Selected text section start

There are currently four alternate proposals (para.58) regarding the conference in negotiations for the Review Conference. The Forum recommendation supports the UN-led option. Addressing the Forum regarding the locus and purpose of economic governance, Jens Martens, Global Policy Forum (Germany) noted “The G20 failed to really address the root causes of the crisis. Instead, they primarily intend to stabilize the current financial system - a system that has been characterized for the last 20 years as “casino capitalism”. “We don’t need better rules for the casino,” Martens concludes. “The casino has to be closed down!”

Forum delegates spent Wednesday in sessions focusing on the six agenda items of the Review Conference, followed by intense workshops and caucuses on specific issues, including: women setting the agenda, addressing climate change, achieving the health MDGs, the Currency Transaction Tax, among others. Women, trade unions, and other sector-specific caucuses have met as well. Further recommendations on finance reform include support for the upgrading of the UN Committee of Experts on tax to become an inter-governmental body, moves to make international financial flows fully transparent, ending illicit transfers of resources, and ensuring rapid fulfillment of aid commitments and enhancement of quality and accountability of aid.

Civil Society Forum at Doha: The US a failed state?

Selected text section end
Given information section start

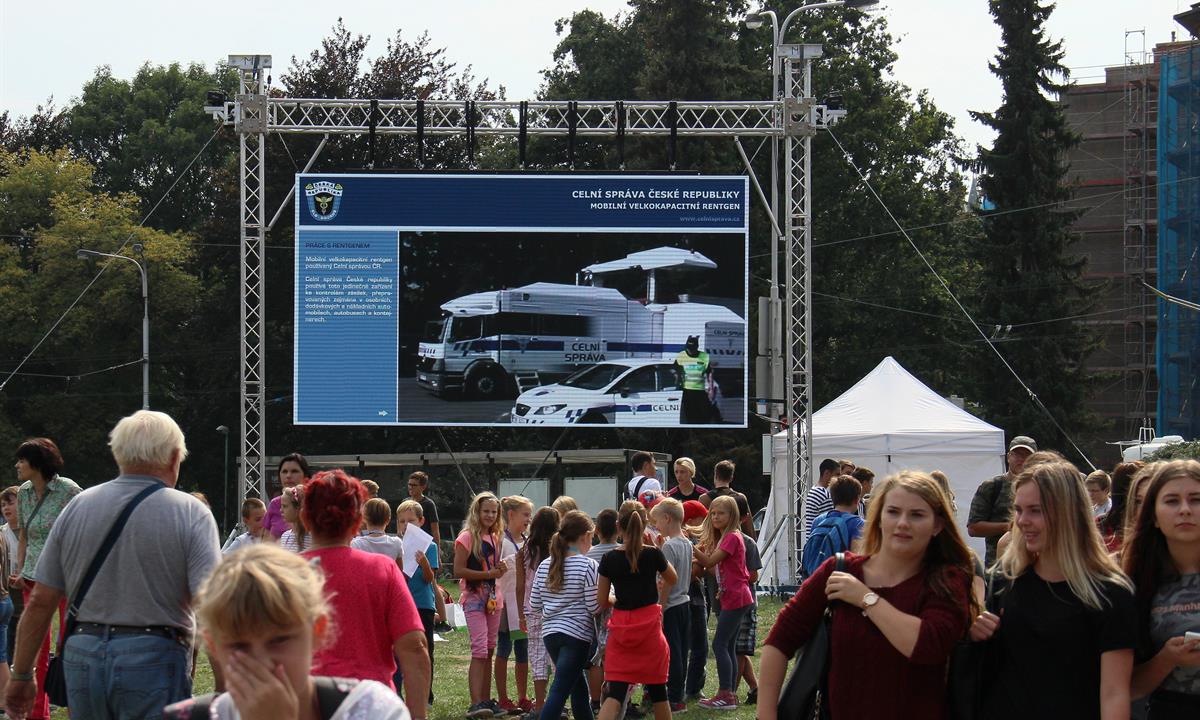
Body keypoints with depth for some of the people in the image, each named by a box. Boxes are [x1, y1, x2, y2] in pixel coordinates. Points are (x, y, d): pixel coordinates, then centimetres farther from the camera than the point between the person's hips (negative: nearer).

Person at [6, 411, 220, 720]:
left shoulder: (77, 507, 6)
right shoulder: (191, 513, -5)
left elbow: (40, 602, 7)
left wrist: (21, 675, 16)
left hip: (82, 657, 4)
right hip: (155, 659, -4)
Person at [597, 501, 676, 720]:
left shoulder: (610, 559, -5)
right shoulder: (652, 554, -8)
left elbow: (602, 601, 2)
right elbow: (672, 579, 13)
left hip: (621, 626, 1)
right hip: (649, 625, -1)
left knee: (615, 693, -2)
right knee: (657, 689, 13)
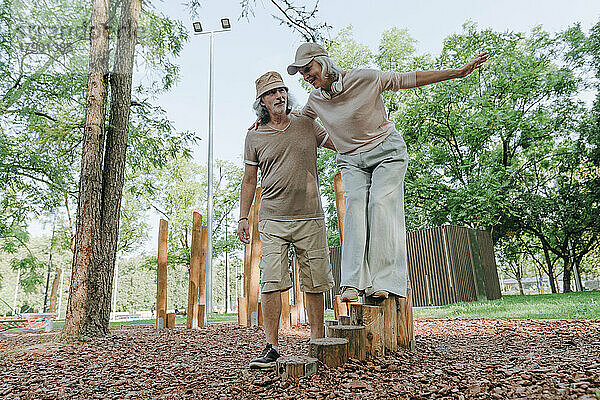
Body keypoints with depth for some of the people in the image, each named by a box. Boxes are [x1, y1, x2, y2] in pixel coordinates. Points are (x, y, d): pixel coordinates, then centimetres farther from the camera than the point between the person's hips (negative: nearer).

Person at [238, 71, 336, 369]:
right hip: (273, 220, -1)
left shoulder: (306, 125, 11)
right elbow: (249, 181, 13)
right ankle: (271, 347, 3)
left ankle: (318, 344, 19)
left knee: (315, 283, 5)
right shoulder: (254, 137, 9)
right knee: (271, 282, -8)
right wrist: (243, 217, 7)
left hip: (310, 218, 1)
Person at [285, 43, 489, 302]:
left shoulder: (363, 79, -13)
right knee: (355, 206, -18)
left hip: (386, 152, -3)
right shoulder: (315, 100, 3)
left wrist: (458, 72, -11)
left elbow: (408, 79, -9)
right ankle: (353, 283, -23)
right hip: (351, 161, 4)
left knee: (380, 203, -21)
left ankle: (384, 281, -20)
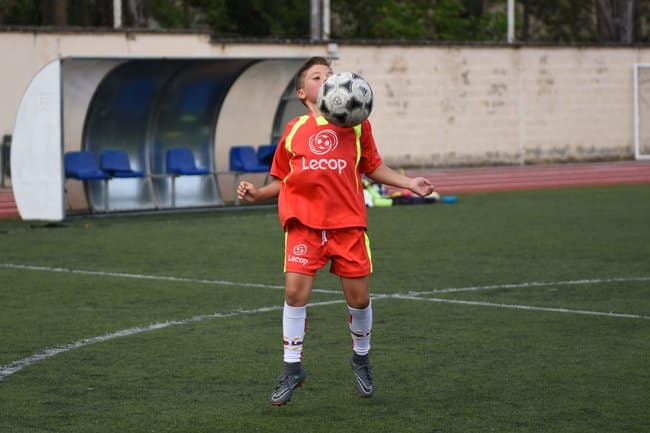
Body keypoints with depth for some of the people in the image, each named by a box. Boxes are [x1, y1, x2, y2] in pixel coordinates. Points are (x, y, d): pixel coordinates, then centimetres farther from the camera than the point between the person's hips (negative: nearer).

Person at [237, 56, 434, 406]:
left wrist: (409, 183, 7)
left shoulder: (356, 124, 8)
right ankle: (292, 370, 3)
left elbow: (372, 167, 17)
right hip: (304, 223, 0)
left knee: (359, 297, 3)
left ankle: (361, 359, 30)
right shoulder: (294, 131, 7)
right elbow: (282, 180, 15)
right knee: (295, 291, -11)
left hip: (348, 223, 1)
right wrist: (257, 193, -1)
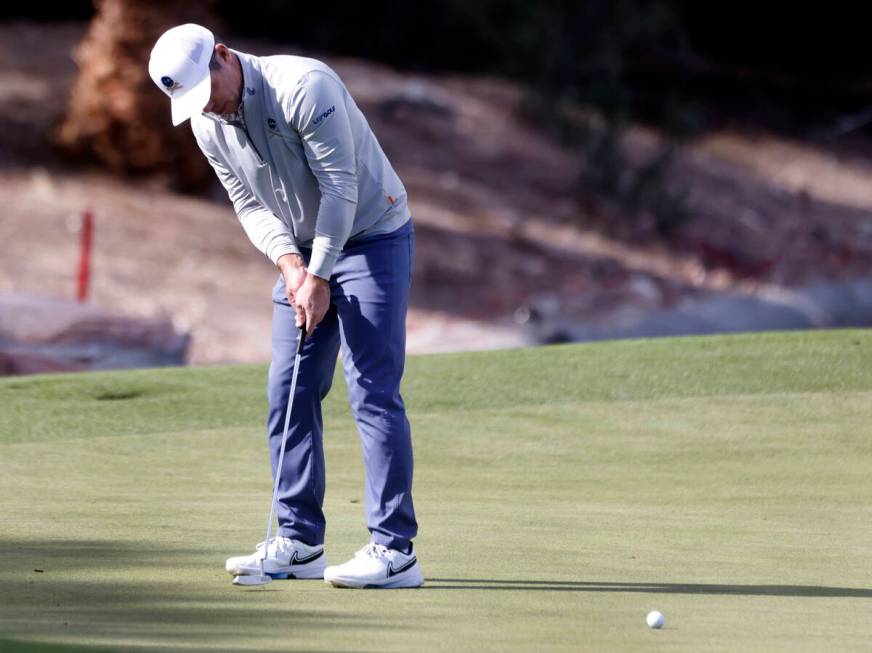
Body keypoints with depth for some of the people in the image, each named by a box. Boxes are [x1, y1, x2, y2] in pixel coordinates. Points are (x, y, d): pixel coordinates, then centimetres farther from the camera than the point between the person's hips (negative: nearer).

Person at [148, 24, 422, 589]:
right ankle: (300, 542, 10)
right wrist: (288, 261, -12)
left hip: (371, 239, -8)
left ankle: (395, 549, -14)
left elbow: (340, 187, -23)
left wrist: (320, 278, -21)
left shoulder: (304, 86, -25)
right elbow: (251, 204, 6)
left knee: (373, 390, -13)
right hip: (303, 252, 8)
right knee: (289, 391, 4)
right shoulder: (207, 125, -1)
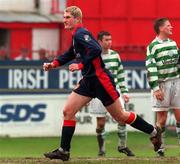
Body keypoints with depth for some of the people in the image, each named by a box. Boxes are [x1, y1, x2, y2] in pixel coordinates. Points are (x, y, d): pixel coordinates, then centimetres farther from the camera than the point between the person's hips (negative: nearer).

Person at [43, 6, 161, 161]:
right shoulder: (76, 35, 13)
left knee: (119, 116, 1)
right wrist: (53, 64, 16)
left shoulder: (81, 33, -16)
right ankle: (64, 151, 2)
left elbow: (96, 50, -30)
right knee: (68, 111, 0)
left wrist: (81, 65, -25)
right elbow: (70, 54, 29)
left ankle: (153, 132, 17)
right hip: (88, 81, 9)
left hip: (100, 80, -9)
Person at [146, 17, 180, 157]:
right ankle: (160, 148, 4)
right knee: (162, 118, -2)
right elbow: (151, 68, -12)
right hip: (162, 84, -5)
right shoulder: (153, 46, -7)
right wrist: (155, 88, -17)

Given information section end

Study questions:
1 – In the Doha forum report, what does Jens Martens say the G20 failed to really address?
2 – Pick up the Doha forum report where it stops and continue it.

Responses by task:
1 – The root causes of the crisis.

2 –
“Is the United States a ‘failed state’? Its financial mismanagement has triggered a worldwide crisis.” Thus, Social Watch coordinator Roberto Bissio challenged some 300 civil society delegates, who are meeting since yesterday at the Ramada Plaza Hotel. The Civil Society Forum leading to the Financing for Development Review Conference is addressing the international crises that threaten our climate, development and social justice, developing recommendations for change to carry into the official Conference. The Draft Declaration to be considered by the Forum states:

“The world is consumed by an urgent triple crisis of energy, food and finance that not only threatens the realization of the MDGs, but also the stability of the world’s economies. The Northern governments and financial system are responsible for the current financial crisis, but the costs and the impacts are paid for by the entire world and by the poorest countries in particular. Moreover, climate change is threatening the lives and livelihoods of hundreds of millions of people, in the North and the South.”

Barbara Adams, a former UN official and Senior Fellow with the Global Policy Forum introduced delegates to the state of the negotiations, which continue in New York and will be finalized in Doha before 2 December. The final agreement must address decent work, growing inequality and continuing imbalances in the global economy and polity, she noted. Perhaps the most significant major issue remaining is the nature and organizing body for a “Bretton Woods II” international conference for a new global economic architecture, she pointed out. Many civil society delegates stress that such a follow-up event should be organized by the universally-based United Nations and not by the existing Bretton Woods Institutions.

The Forum is the penultimate step leading to the UN Financing for Development follow-up Conference convening at the Sheraton Hotel November 29. The Forum was opened by H. E Mohammed Abdullah Mutib Al Rumaihi, Deputy Minister of Foreign Affairs for Qatar and Dr. Ali Ben Samiekh El Marri, General Secretary of the National Human Rights Committee of Qatar. The Civil Society Forum continues through Thursday, November 27, when a final declaration for delivery to the official Conference will be agreed.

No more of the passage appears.